Шестьсот шесть... девятьсот четырнадцать... Ему, Прохорову, двадцать три года... Жаль... Еще мог бы пожить.
Девятьсот четырнадцать — тысяча девятьсот четырнадцатый год...
Странно — совпадает.
Рота плетется, вялая, размякшая. Гремят котелки, ударяясь о приклады винтовок, и Прохорову кажется, что по тропе, позвякивая бубенчиками, бредет усталое стадо.
— А если из нас кто живым в плен попадет?
— Известное дело — пытать будут.
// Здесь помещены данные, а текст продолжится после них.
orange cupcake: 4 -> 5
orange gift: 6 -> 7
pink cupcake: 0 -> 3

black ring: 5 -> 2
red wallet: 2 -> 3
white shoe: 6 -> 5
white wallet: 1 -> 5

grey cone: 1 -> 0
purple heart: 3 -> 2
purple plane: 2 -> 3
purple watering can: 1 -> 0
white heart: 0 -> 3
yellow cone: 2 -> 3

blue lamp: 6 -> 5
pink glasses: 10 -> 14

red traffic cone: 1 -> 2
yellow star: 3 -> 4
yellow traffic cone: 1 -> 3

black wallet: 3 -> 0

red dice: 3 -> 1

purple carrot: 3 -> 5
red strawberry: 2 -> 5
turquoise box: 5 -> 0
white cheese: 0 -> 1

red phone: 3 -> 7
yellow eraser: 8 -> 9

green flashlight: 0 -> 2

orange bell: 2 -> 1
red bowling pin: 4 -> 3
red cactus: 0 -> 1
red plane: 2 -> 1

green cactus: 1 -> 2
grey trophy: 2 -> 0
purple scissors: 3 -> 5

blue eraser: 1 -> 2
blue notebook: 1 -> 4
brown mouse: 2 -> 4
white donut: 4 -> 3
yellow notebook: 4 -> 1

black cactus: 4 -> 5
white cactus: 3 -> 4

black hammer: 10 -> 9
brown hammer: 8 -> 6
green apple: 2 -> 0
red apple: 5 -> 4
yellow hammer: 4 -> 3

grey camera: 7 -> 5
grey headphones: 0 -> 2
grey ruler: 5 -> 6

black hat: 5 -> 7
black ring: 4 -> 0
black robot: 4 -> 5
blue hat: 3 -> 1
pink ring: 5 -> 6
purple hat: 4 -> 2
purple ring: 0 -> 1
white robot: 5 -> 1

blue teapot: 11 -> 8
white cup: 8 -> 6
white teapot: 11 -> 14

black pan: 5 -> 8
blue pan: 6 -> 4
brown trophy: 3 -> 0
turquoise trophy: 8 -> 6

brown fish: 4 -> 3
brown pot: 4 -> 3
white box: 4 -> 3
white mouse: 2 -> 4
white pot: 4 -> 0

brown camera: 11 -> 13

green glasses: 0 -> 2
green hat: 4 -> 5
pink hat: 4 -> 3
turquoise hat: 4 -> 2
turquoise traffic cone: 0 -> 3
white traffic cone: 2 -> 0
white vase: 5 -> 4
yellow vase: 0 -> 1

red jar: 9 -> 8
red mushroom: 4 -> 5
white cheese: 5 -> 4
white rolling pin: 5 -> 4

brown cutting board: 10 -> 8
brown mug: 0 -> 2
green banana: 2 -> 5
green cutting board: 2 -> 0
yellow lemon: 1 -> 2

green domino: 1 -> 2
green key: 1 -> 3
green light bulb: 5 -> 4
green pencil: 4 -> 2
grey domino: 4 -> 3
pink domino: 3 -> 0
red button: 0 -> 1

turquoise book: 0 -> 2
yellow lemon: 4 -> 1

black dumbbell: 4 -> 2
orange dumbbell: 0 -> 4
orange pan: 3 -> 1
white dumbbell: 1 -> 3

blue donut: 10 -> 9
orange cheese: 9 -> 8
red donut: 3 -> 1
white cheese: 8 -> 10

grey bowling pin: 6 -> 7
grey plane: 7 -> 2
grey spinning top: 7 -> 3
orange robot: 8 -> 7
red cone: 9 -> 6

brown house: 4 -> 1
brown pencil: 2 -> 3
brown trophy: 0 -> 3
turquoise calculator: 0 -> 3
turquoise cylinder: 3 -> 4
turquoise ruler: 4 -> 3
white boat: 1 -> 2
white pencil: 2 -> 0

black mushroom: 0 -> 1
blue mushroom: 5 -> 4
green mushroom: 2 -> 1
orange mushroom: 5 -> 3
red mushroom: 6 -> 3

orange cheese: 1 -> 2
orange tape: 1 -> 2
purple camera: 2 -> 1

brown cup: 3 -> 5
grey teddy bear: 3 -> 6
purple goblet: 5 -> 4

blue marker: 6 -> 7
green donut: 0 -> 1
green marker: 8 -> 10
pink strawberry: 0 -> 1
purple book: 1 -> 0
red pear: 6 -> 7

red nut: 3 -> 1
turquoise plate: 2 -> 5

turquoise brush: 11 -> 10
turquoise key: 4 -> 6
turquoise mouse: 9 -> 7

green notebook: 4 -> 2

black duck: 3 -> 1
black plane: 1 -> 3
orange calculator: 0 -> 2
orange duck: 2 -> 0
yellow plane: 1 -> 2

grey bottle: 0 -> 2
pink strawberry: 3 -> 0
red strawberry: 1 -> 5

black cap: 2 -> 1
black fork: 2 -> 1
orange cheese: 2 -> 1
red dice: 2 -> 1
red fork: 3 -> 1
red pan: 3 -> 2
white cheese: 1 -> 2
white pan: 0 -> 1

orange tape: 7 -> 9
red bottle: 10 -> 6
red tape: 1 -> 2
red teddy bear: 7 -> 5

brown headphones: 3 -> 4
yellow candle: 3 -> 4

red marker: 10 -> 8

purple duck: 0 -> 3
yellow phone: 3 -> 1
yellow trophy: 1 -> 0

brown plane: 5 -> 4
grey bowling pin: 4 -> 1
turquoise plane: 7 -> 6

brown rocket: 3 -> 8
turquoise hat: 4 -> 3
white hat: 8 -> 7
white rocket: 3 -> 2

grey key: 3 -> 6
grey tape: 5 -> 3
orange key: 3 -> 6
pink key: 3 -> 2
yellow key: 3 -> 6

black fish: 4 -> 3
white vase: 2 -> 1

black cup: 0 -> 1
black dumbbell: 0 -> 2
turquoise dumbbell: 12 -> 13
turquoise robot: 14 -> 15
Пятки на огне жечь будут.
— Тогда уж лучше застрелиться.
— Ты думаешь?
Никто не хочет быть трусом. Но челюсти сводит какое-то особое возбуждение, от которого набегает во рту тошнотворная слюна.
Выстрела Прохоров не слышал. Почувствовал только удар в грудь, от которого закачался в седле и, потеряв равновесие, упал. Падая, видел: ломался с треском лес, бурно падал на него, душил...
После выстрела, выбившего поручика из седла, позади затрещал пулемет. Ехавшие сзади обозники с криком врезались в роту, разметав ее, как вихрь листья.
— Красные!
Обезумевшие люди метались по дороге, пока один за другим не попадали на землю...
Первые выстрелы еще были редкими. Стрельба возрастала вместе с паникой. Вскоре стреляли все, втянув голову в плечи, припав плотнее к земле, — патрон за патроном. Пулеметы работали без остановки, рвались гранаты, разбрасывая осколки над метальщиками. .. И трудно было понять — стреляет ли невидимый противник или это свои пули резко свистят над стреляющими.
Лес — еще недавно тихий — шумел, словно огромный кипящий котел.
Выстрелы отдавались в лесу. Десятки отголосков, слившись вместе, катились по верхушкам в оглушительном концерте. И все-таки в этом концерте каждый выстрел был слышен отдельно — твердый, как удар молотка о железный болт... Казалось, в лес налетели сотни дятлов и звонко стучали твердыми клювами по стволам деревьев.
Лежавшим вдоль дороги казалось: каждое дерево, каждый куст — смерть, ужас. У людей глаза как у испуганной лошади, которой камень кажется живым.
Никандров, усталый, задыхающийся, ползал между стрелявшими. Рыжая борода на кирпично-красном лице казалась поблекшей. Голос от крика охрип.
— Черти! Целиться надо! Целиться! По одному патрону! Залп! Черти, слышите? Залп!
Залпа не получалось.
Не помогали и такие убедительные средства, как пинок ногой. Никандров, ползая между стреляющими, пылал гневом.
Выстрелы смолкли один за другим только тогда, когда патроны совершенно иссякли.
Никандрову удалось наконец водворить кое-какой порядок в роте, и лес снова стоял вокруг жутко тихий. Люди, припав к земле, слышали только быстрый взволнованный стук крови в висках.
Минуты ползли медленно, как улитки.
— Надо беречь патроны. Они притаились здесь где-нибудь, говорил Никандров, — эту хитрость я хорошо знаю. Когда под Варшавой немцы окружили наш батальон, так же было. Сразу смолкла стрельба немцев. Как ножом отрезало. Мы думали, немцы отступили. А только попробовали подняться — целый ад... Так до вечера и пролежали. Голову боялись поднять с земли. Вот и теперь так. Ведь немец помогает красным. Мы окружены!
Лес, притаившись, следил за людьми, точно зверь, готовый к прыжку.
Прохоров лежал на дороге навзничь, широко разметав руки. Над ртом, вокруг которого черным пятном застыла кровь, отчего рот казался широко открытым, точно поручик кричал что-то, над белками широко открытых глаз вились мухи и комары в веселой жужжащей пляске.
— Ой!.. Больно!.. Кровь! вскрикнул кто-то, катаясь в конвульсии, как подстреленный заяц. — Ой! Умираю!
— Федя ранен!
— Федя умирает!
— Фельдшера скорей, фельдшера!
— Замолчите, черти, — шипел Никандров, — воткните ему дуло в зубы, пусть сосет и не орет!
Кричавший замолк: тихо стонал сквозь стиснутые зубы... Оказалось, что ранение не тяжелое: пуля попала в мякоть руки.